Monday, Jan. 28, 1952

Through the Iron Curtain

Most news from behind the Iron Curtain comes from heavily censored dispatches of Western newsmen or the state controlled Communist press and radio. This week a new monthly magazine appeared to give U.S. editors a steady new source of news about the satellite countries. The magazine's name: News from Behind the Iron Curtain. Published by the National Committee for a Free Europe, the magazine is compiled with the help of refugees who have escaped from behind the curtain. Among them are three former members of Parliaments: Hungary's Dr. Paul Fabry, Yugoslavia's Dr. Miha Krek and Rumania's Charles Davila. Originallyorganized to help supply information for the National Committee's Radio Free Europe, the staffers work in a cluttered, clattering office on the third floor of a Manhattan building, where they translate and analyze news in papers from their homelands, aided by the interpretation of refugees. Specialists on Czechoslovakia, Bulgaria, Rumania, etc. put together the bits as they would a jigsaw puzzle, in hopes of presenting a mosaic of fact.

Iron Curtain, whose first issue was distributed to 3,800 newsmen, professors, Government officials, etc., attempts to report on shifts in Communist politics, economics and cultural affairs. Among its effective items are the cynical stories and wisecracks being whispered behind the Iron Curtain. In one story, Czech Communist Leader Antonin Zapotocky looks at his portrait on the wall and says: "You're very well off up here, aren't you?" "Yes," answers the picture, "but I don't believe it can last too much longer . . . They will take me down and hang you."

Another story centers around Prague's new slogan, "We Live More Joyfully." A reporter interviews a worker on whether the slogan is true. Of course, replies the worker: "My wife and I work in a factory. I get up at 5 o'clock . . . rush to the dairy ... am third in line ... get some milk and the last two rolls. We are joyful that we have a breakfast. We leave for work before 6 o'clock, and there are still some seats on the streetcar. We are joyful that we can sit down ... When we come home, my wife gets the last four sausages . . . we are joyful because we have a supper. We go to bed; the bell rings, and when I open the door, there are the police! They ask, 'Mr. Novak?' I answer, 'No, sir, he lives across the street,' and again we are most joyful that we are not arrested."

Iron Curtain carries no ads, is distributed free to editors, educators and others engaged in gathering and spreading information. Though the Committee expects to keep circulation around 5,000, il hopes that reprints of its stories will give them a much wider circulation.

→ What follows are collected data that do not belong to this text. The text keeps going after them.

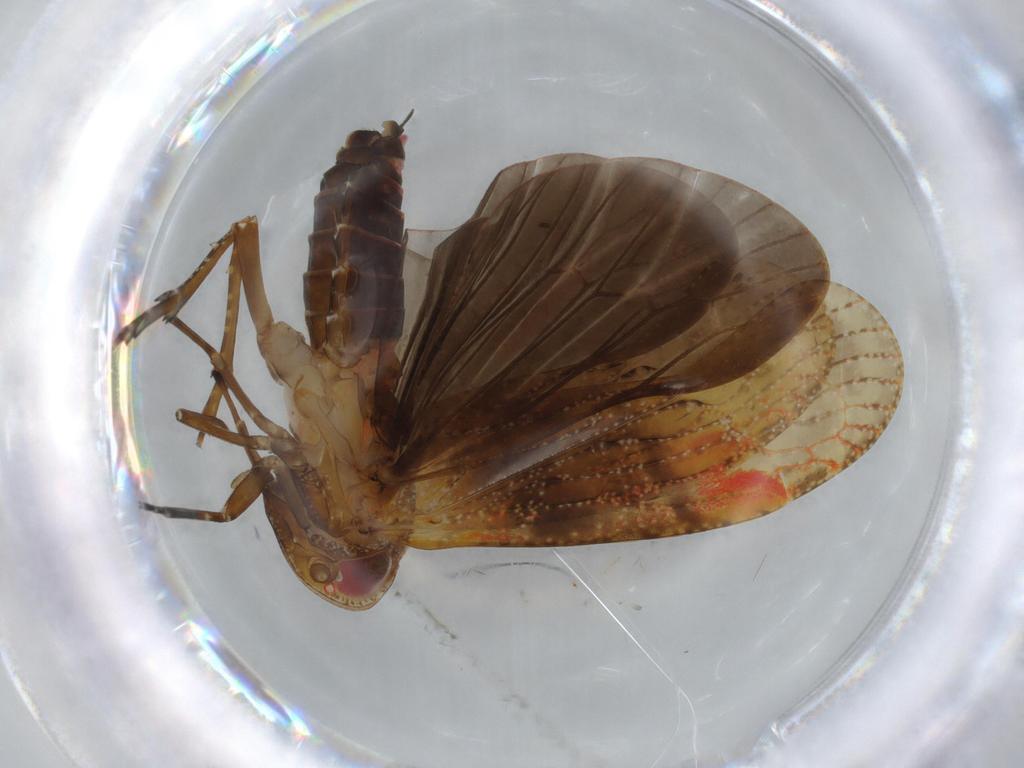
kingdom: Animalia
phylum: Arthropoda
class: Insecta
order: Hemiptera
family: Achilidae
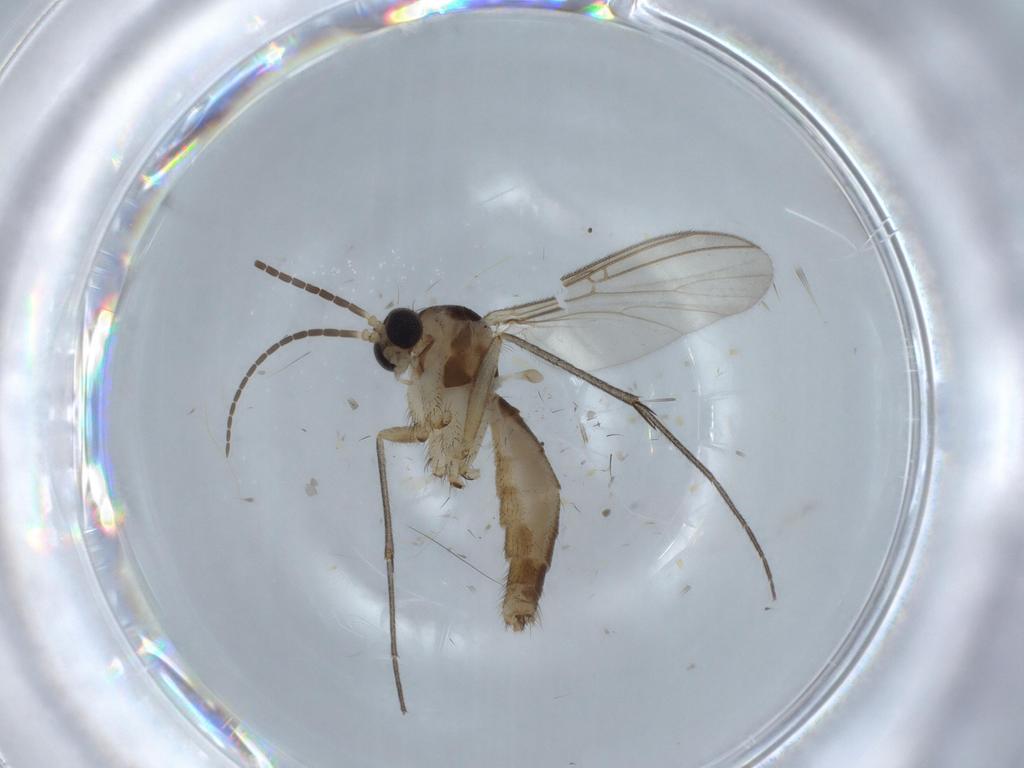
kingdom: Animalia
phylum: Arthropoda
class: Insecta
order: Diptera
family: Mycetophilidae
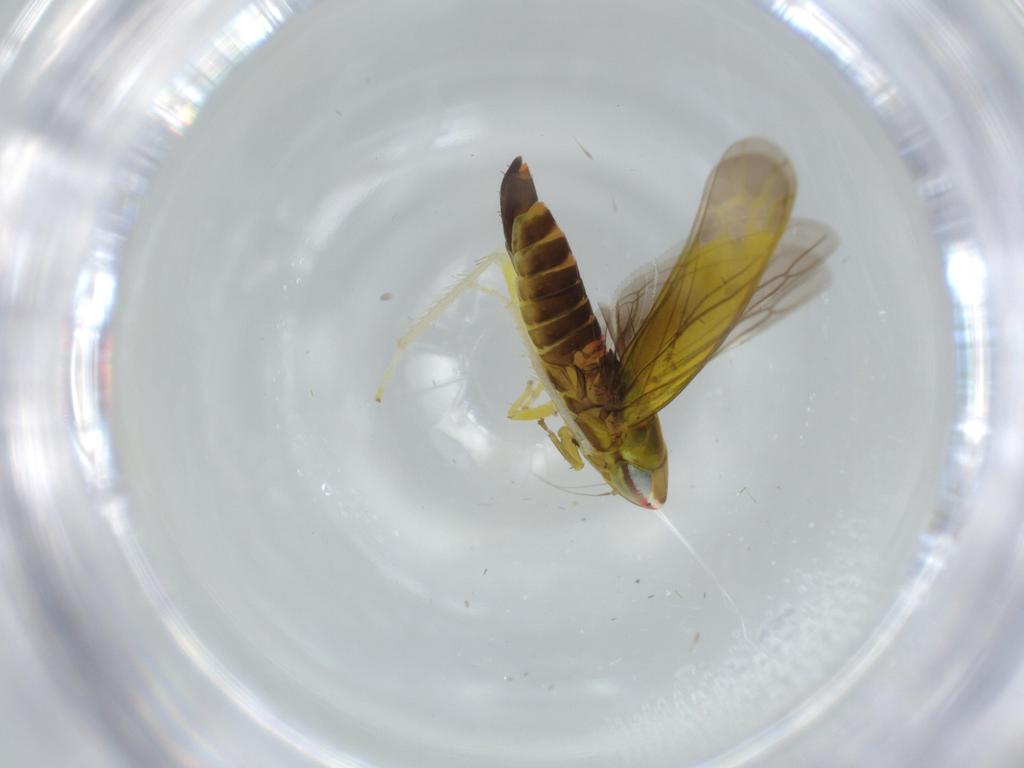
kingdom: Animalia
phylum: Arthropoda
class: Insecta
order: Hemiptera
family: Cicadellidae
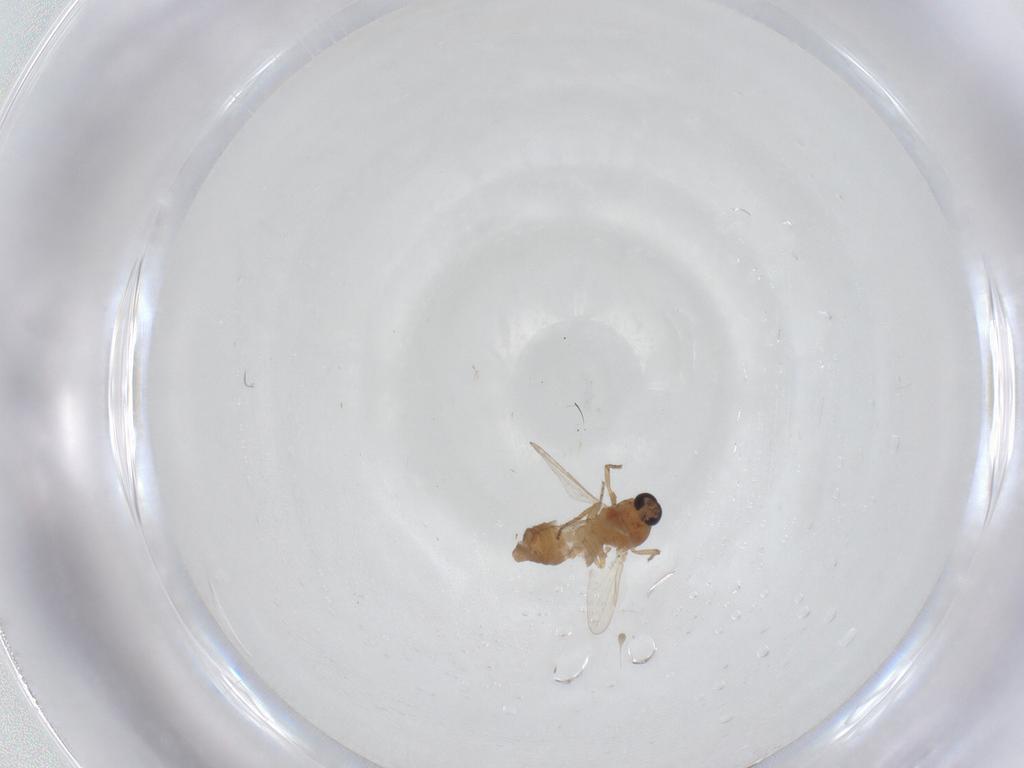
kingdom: Animalia
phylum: Arthropoda
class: Insecta
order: Diptera
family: Ceratopogonidae
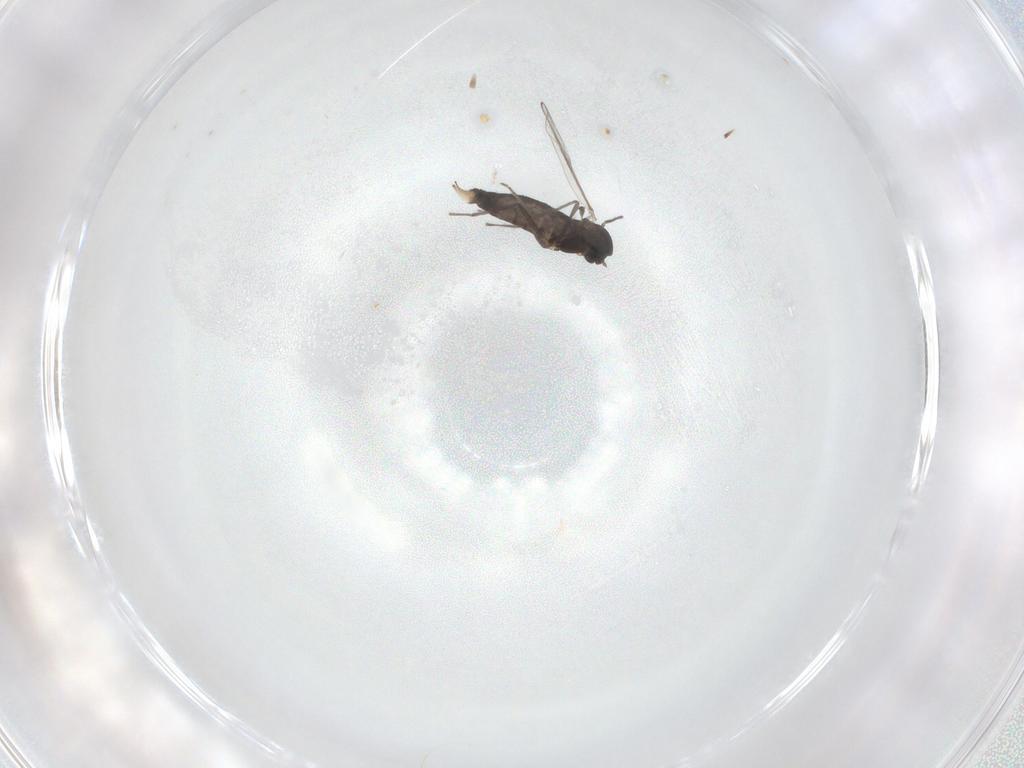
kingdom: Animalia
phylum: Arthropoda
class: Insecta
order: Diptera
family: Chironomidae
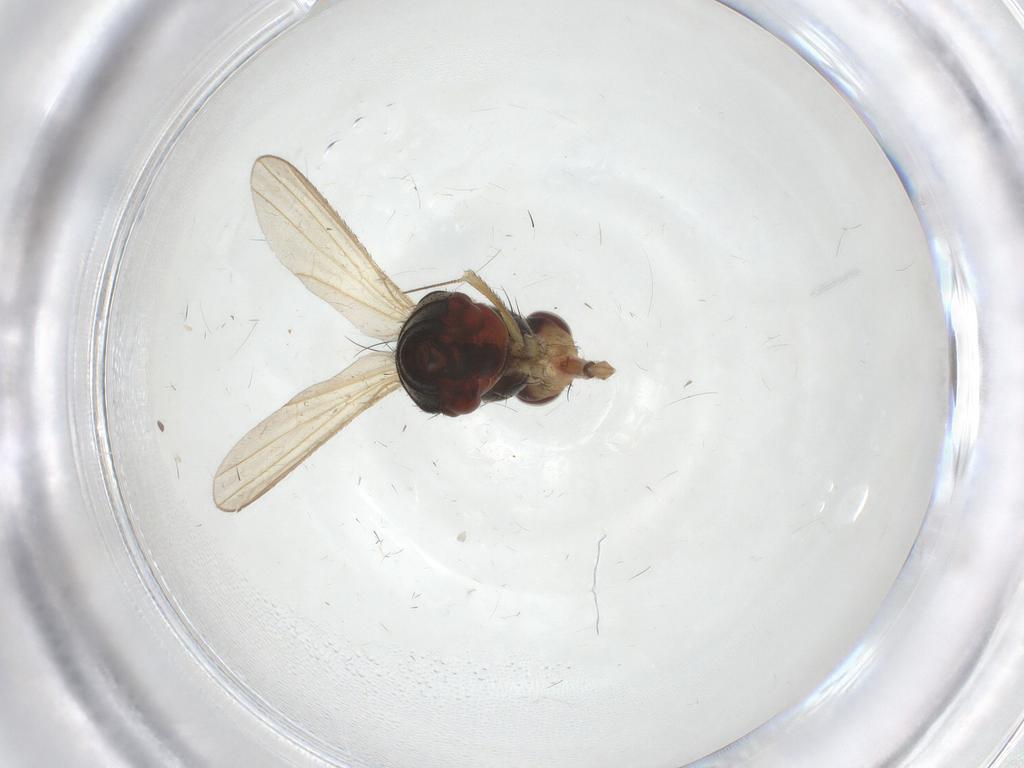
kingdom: Animalia
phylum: Arthropoda
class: Insecta
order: Diptera
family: Heleomyzidae
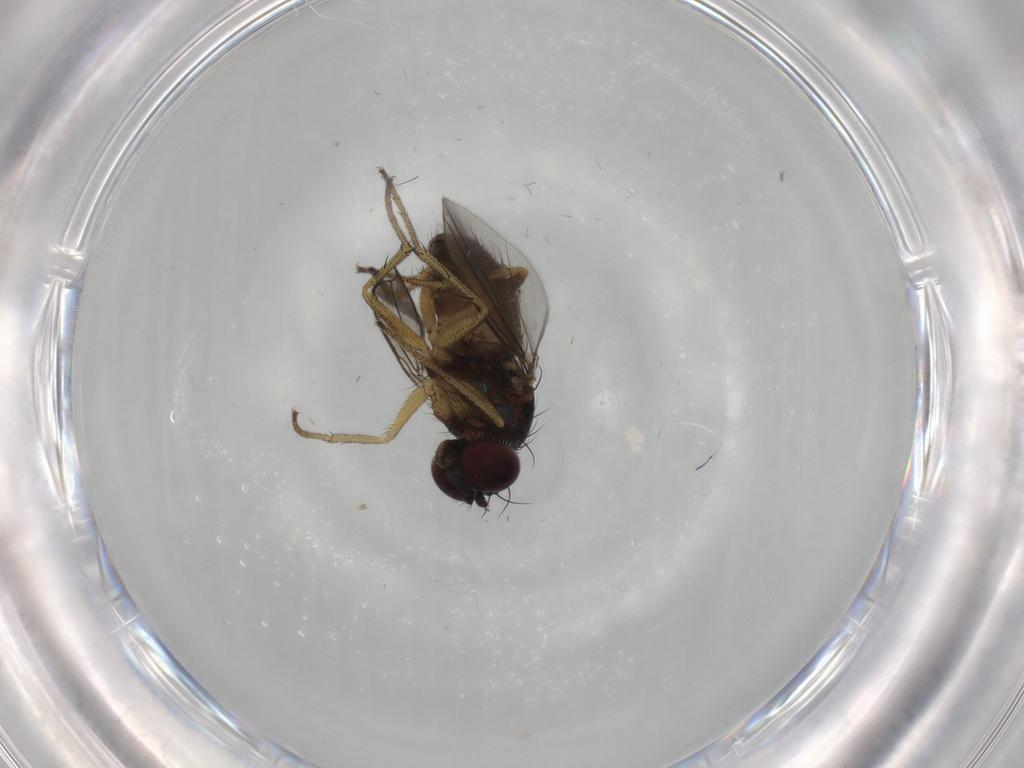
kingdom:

Last week the committee announced that President C. D. Jackson, after twelve months of transforming the committee's anti-Communist fight from blueprint into action, resigned to return to his job as publisher of FORTUNE from which he was on leave. His successor: Harold ("Min") Miller, 49, World War II's youngest rear admiral and onetime Navy press chief. Annapolisman Miller, who retired from the Navy in 1946 and became head of public relations for T.W.A., has been information director of the American Petroleum Institute for the past 3 1/2 years. He will be on leave from A.P.I, to take the committee presidency.